= Data items =
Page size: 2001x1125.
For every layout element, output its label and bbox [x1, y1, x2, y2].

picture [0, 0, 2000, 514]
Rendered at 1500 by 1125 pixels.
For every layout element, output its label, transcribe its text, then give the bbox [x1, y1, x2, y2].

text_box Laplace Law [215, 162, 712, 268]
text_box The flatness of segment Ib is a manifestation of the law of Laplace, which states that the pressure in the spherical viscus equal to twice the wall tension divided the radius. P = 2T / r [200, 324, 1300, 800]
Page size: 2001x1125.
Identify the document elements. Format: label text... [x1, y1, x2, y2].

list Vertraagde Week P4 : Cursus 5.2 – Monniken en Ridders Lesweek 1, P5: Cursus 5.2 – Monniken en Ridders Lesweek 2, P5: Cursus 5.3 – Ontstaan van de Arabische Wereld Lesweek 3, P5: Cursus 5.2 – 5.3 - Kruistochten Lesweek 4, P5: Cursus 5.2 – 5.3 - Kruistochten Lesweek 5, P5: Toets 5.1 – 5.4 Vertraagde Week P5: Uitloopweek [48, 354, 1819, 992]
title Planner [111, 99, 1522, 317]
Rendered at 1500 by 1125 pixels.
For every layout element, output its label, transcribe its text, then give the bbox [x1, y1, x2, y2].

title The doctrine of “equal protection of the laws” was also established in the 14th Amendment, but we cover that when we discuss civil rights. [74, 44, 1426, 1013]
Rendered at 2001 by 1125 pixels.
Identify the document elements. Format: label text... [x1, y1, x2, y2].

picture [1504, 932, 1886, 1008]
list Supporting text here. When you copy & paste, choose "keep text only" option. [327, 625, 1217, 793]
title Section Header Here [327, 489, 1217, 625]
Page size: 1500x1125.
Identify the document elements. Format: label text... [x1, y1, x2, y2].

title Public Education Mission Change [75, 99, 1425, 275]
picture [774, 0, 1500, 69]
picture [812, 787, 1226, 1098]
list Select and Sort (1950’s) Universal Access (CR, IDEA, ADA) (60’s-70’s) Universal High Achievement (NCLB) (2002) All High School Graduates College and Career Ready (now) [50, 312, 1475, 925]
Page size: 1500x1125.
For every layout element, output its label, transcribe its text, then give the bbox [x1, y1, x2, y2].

= WHAT YOU ARE ASKED TO DO =
The records shown above should be given again word for word.

= TASK SOLUTION =
Page size: 2001x1125.
For every layout element, output its label and bbox [x1, y1, x2, y2].

picture [0, 0, 2000, 514]
Rendered at 1500 by 1125 pixels.
For every layout element, output its label, transcribe its text, then give the bbox [x1, y1, x2, y2].

text_box Laplace Law [215, 162, 712, 268]
text_box The flatness of segment Ib is a manifestation of the law of Laplace, which states that the pressure in the spherical viscus equal to twice the wall tension divided the radius. P = 2T / r [200, 324, 1300, 800]
Page size: 2001x1125.
Identify the document elements. Format: label text... [x1, y1, x2, y2].

list Vertraagde Week P4 : Cursus 5.2 – Monniken en Ridders Lesweek 1, P5: Cursus 5.2 – Monniken en Ridders Lesweek 2, P5: Cursus 5.3 – Ontstaan van de Arabische Wereld Lesweek 3, P5: Cursus 5.2 – 5.3 - Kruistochten Lesweek 4, P5: Cursus 5.2 – 5.3 - Kruistochten Lesweek 5, P5: Toets 5.1 – 5.4 Vertraagde Week P5: Uitloopweek [48, 354, 1819, 992]
title Planner [111, 99, 1522, 317]
Rendered at 1500 by 1125 pixels.
For every layout element, output its label, transcribe its text, then give the bbox [x1, y1, x2, y2].

title The doctrine of “equal protection of the laws” was also established in the 14th Amendment, but we cover that when we discuss civil rights. [74, 44, 1426, 1013]
Rendered at 2001 by 1125 pixels.
Identify the document elements. Format: label text... [x1, y1, x2, y2].

picture [1504, 932, 1886, 1008]
list Supporting text here. When you copy & paste, choose "keep text only" option. [327, 625, 1217, 793]
title Section Header Here [327, 489, 1217, 625]
Page size: 1500x1125.
Identify the document elements. Format: label text... [x1, y1, x2, y2].

title Public Education Mission Change [75, 99, 1425, 275]
picture [774, 0, 1500, 69]
picture [812, 787, 1226, 1098]
list Select and Sort (1950’s) Universal Access (CR, IDEA, ADA) (60’s-70’s) Universal High Achievement (NCLB) (2002) All High School Graduates College and Career Ready (now) [50, 312, 1475, 925]
Page size: 1500x1125.
For every layout element, output its label, transcribe its text, then give the bbox [x1, y1, x2, y2].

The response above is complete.